Dataset records
(begin)

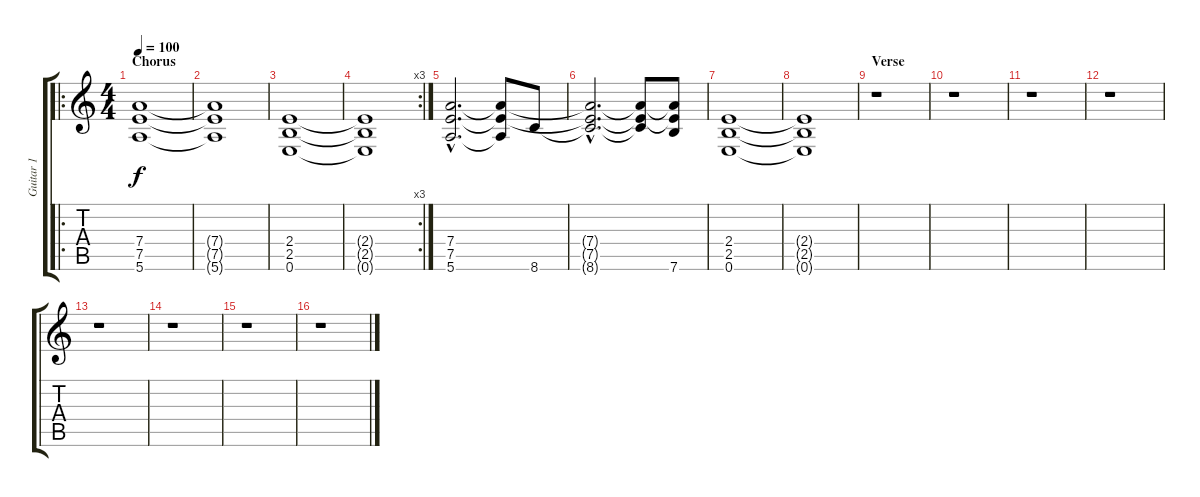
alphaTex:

\track ("Guitar 1" "Guitar 1") {instrument overdrivenguitar}
\staff {score tabs}
\tuning (E4 B3 G3 D3 A2 E2) {hide}
\ro
\ts (4 4)
\section ("" "Chorus")
\tempo 100
\clef g2
\ks c
(7.4 7.5 5.6).1{dy f} |
(7.4{t} 7.5{t} 5.6{t}).1 |
(2.4 2.5 0.6).1 |
\rc 3
(2.4{t} 2.5{t} 0.6{t}).1 |
(7.4{hac} 7.5{hac} 5.6{hac}).2{d} (7.4{t} 7.5{t} 5.6{t}).8 8.6.8 |
(7.4{hac t} 7.5{hac t} 8.6{hac t}).2{d} (7.4{t} 7.5{t} 8.6{t}).8 (7.4{t} 7.5{t} 7.6).8 |
(2.4 2.5 0.6).1 |
(2.4{t} 2.5{t} 0.6{t}).1 |
\section ("" "Verse")
r.1 |
r.1 |
r.1 |
r.1 |
r.1 |
r.1 |
r.1 |
r.1
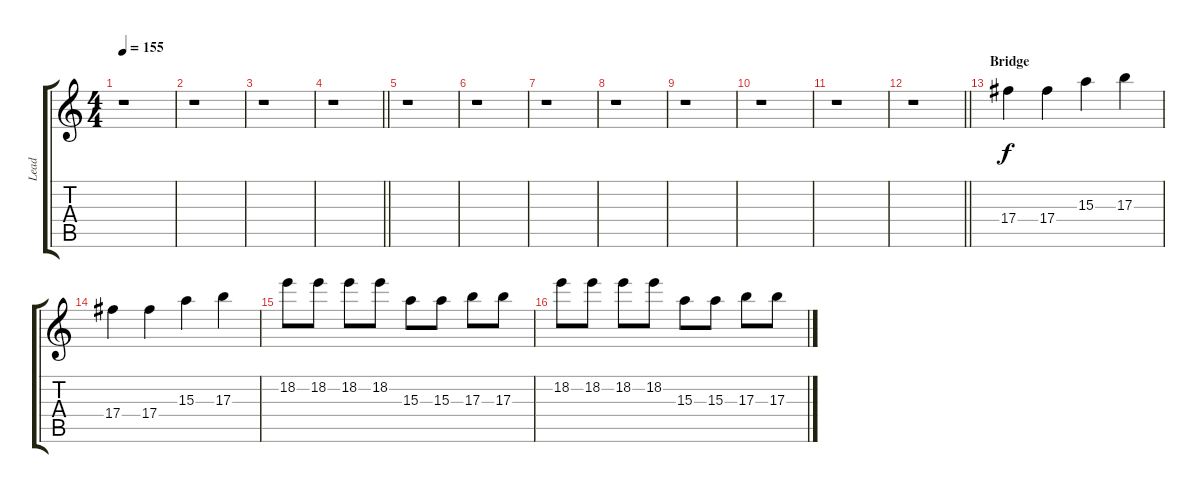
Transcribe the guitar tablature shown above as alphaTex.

\track ("Lead" "Lead") {instrument overdrivenguitar}
\staff {score tabs}
\tuning (Eb4 Bb3 Gb3 Db3 Ab2 Db2) {hide}
\ts (4 4)
\tempo 155
\clef g2
\ks c
r.1{dy f} |
r.1 |
r.1 |
\barLineRight lightlight
r.1 |
r.1 |
r.1 |
r.1 |
r.1 |
r.1 |
r.1 |
r.1 |
\barLineRight lightlight
r.1 |
\section ("" "Bridge")
17.4.4 17.4.4 15.3.4 17.3.4 |
17.4.4 17.4.4 15.3.4 17.3.4 |
18.2.8 18.2.8 18.2.8 18.2.8 15.3.8 15.3.8 17.3.8 17.3.8 |
18.2.8 18.2.8 18.2.8 18.2.8 15.3.8 15.3.8 17.3.8 17.3.8
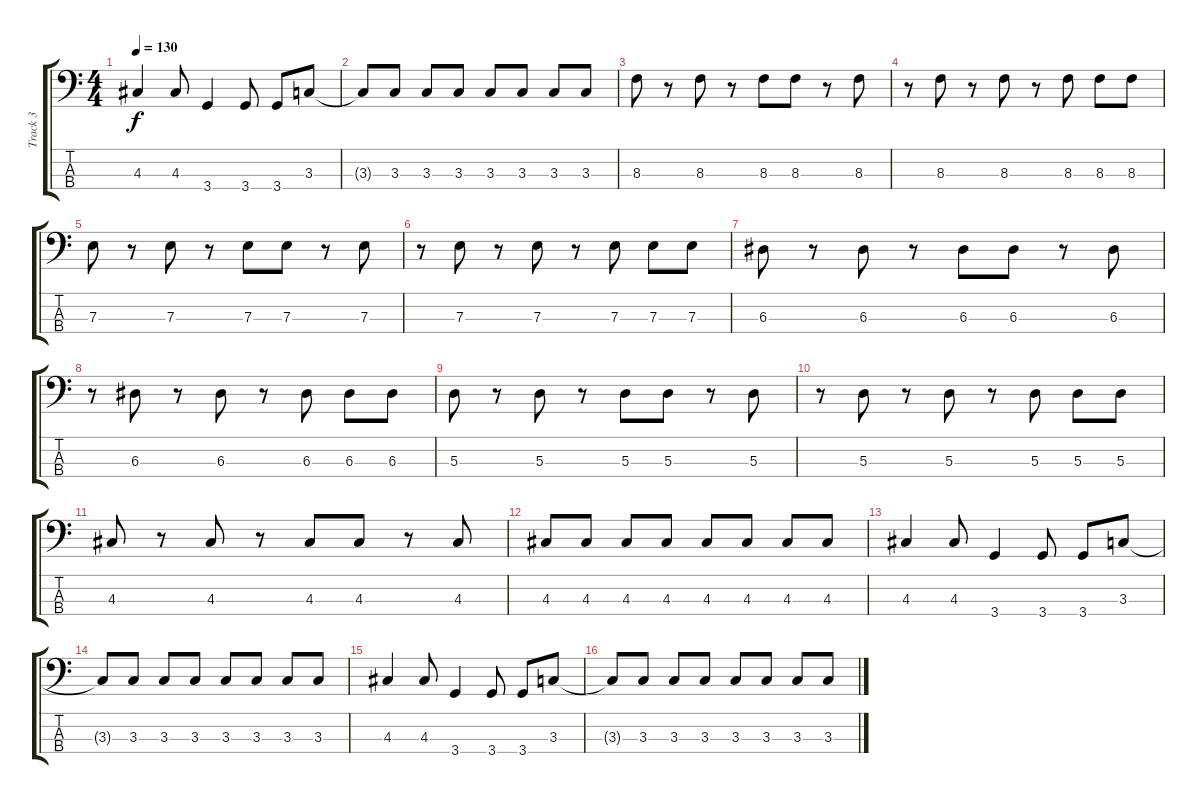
\track ("Track 3" "Track 3") {instrument electricbasspick}
\staff {score tabs}
\tuning (G2 D2 A1 E1) {hide}
\ts (4 4)
\tempo 130
\clef f4
\ks c
4.3.4{dy f} 4.3.8 3.4.4 3.4.8 3.4.8 3.3.8 |
3.3{t}.8 3.3.8 3.3.8 3.3.8 3.3.8 3.3.8 3.3.8 3.3.8 |
8.3.8 r.8 8.3.8 r.8 8.3.8 8.3.8 r.8 8.3.8 |
r.8 8.3.8 r.8 8.3.8 r.8 8.3.8 8.3.8 8.3.8 |
7.3.8 r.8 7.3.8 r.8 7.3.8 7.3.8 r.8 7.3.8 |
r.8 7.3.8 r.8 7.3.8 r.8 7.3.8 7.3.8 7.3.8 |
6.3.8 r.8 6.3.8 r.8 6.3.8 6.3.8 r.8 6.3.8 |
r.8 6.3.8 r.8 6.3.8 r.8 6.3.8 6.3.8 6.3.8 |
5.3.8 r.8 5.3.8 r.8 5.3.8 5.3.8 r.8 5.3.8 |
r.8 5.3.8 r.8 5.3.8 r.8 5.3.8 5.3.8 5.3.8 |
4.3.8 r.8 4.3.8 r.8 4.3.8 4.3.8 r.8 4.3.8 |
4.3.8 4.3.8 4.3.8 4.3.8 4.3.8 4.3.8 4.3.8 4.3.8 |
4.3.4 4.3.8 3.4.4 3.4.8 3.4.8 3.3.8 |
3.3{t}.8 3.3.8 3.3.8 3.3.8 3.3.8 3.3.8 3.3.8 3.3.8 |
4.3.4 4.3.8 3.4.4 3.4.8 3.4.8 3.3.8 |
3.3{t}.8 3.3.8 3.3.8 3.3.8 3.3.8 3.3.8 3.3.8 3.3.8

(end)

Please reproduce all of the entries above, switching every "overdrivenguitar" to "distortionguitar" and changing nothing else. Leave the pictures out of your answer.

**ANSWER TO THIS TASK:**
alphaTex:

\track ("Guitar 1" "Guitar 1") {instrument distortionguitar}
\staff {score tabs}
\tuning (E4 B3 G3 D3 A2 E2) {hide}
\ro
\ts (4 4)
\section ("" "Chorus")
\tempo 100
\clef g2
\ks c
(7.4 7.5 5.6).1{dy f} |
(7.4{t} 7.5{t} 5.6{t}).1 |
(2.4 2.5 0.6).1 |
\rc 3
(2.4{t} 2.5{t} 0.6{t}).1 |
(7.4{hac} 7.5{hac} 5.6{hac}).2{d} (7.4{t} 7.5{t} 5.6{t}).8 8.6.8 |
(7.4{hac t} 7.5{hac t} 8.6{hac t}).2{d} (7.4{t} 7.5{t} 8.6{t}).8 (7.4{t} 7.5{t} 7.6).8 |
(2.4 2.5 0.6).1 |
(2.4{t} 2.5{t} 0.6{t}).1 |
\section ("" "Verse")
r.1 |
r.1 |
r.1 |
r.1 |
r.1 |
r.1 |
r.1 |
r.1
Transcribe the guitar tablature shown above as alphaTex.

\track ("Lead" "Lead") {instrument distortionguitar}
\staff {score tabs}
\tuning (Eb4 Bb3 Gb3 Db3 Ab2 Db2) {hide}
\ts (4 4)
\tempo 155
\clef g2
\ks c
r.1{dy f} |
r.1 |
r.1 |
\barLineRight lightlight
r.1 |
r.1 |
r.1 |
r.1 |
r.1 |
r.1 |
r.1 |
r.1 |
\barLineRight lightlight
r.1 |
\section ("" "Bridge")
17.4.4 17.4.4 15.3.4 17.3.4 |
17.4.4 17.4.4 15.3.4 17.3.4 |
18.2.8 18.2.8 18.2.8 18.2.8 15.3.8 15.3.8 17.3.8 17.3.8 |
18.2.8 18.2.8 18.2.8 18.2.8 15.3.8 15.3.8 17.3.8 17.3.8
\track ("Track 3" "Track 3") {instrument electricbasspick}
\staff {score tabs}
\tuning (G2 D2 A1 E1) {hide}
\ts (4 4)
\tempo 130
\clef f4
\ks c
4.3.4{dy f} 4.3.8 3.4.4 3.4.8 3.4.8 3.3.8 |
3.3{t}.8 3.3.8 3.3.8 3.3.8 3.3.8 3.3.8 3.3.8 3.3.8 |
8.3.8 r.8 8.3.8 r.8 8.3.8 8.3.8 r.8 8.3.8 |
r.8 8.3.8 r.8 8.3.8 r.8 8.3.8 8.3.8 8.3.8 |
7.3.8 r.8 7.3.8 r.8 7.3.8 7.3.8 r.8 7.3.8 |
r.8 7.3.8 r.8 7.3.8 r.8 7.3.8 7.3.8 7.3.8 |
6.3.8 r.8 6.3.8 r.8 6.3.8 6.3.8 r.8 6.3.8 |
r.8 6.3.8 r.8 6.3.8 r.8 6.3.8 6.3.8 6.3.8 |
5.3.8 r.8 5.3.8 r.8 5.3.8 5.3.8 r.8 5.3.8 |
r.8 5.3.8 r.8 5.3.8 r.8 5.3.8 5.3.8 5.3.8 |
4.3.8 r.8 4.3.8 r.8 4.3.8 4.3.8 r.8 4.3.8 |
4.3.8 4.3.8 4.3.8 4.3.8 4.3.8 4.3.8 4.3.8 4.3.8 |
4.3.4 4.3.8 3.4.4 3.4.8 3.4.8 3.3.8 |
3.3{t}.8 3.3.8 3.3.8 3.3.8 3.3.8 3.3.8 3.3.8 3.3.8 |
4.3.4 4.3.8 3.4.4 3.4.8 3.4.8 3.3.8 |
3.3{t}.8 3.3.8 3.3.8 3.3.8 3.3.8 3.3.8 3.3.8 3.3.8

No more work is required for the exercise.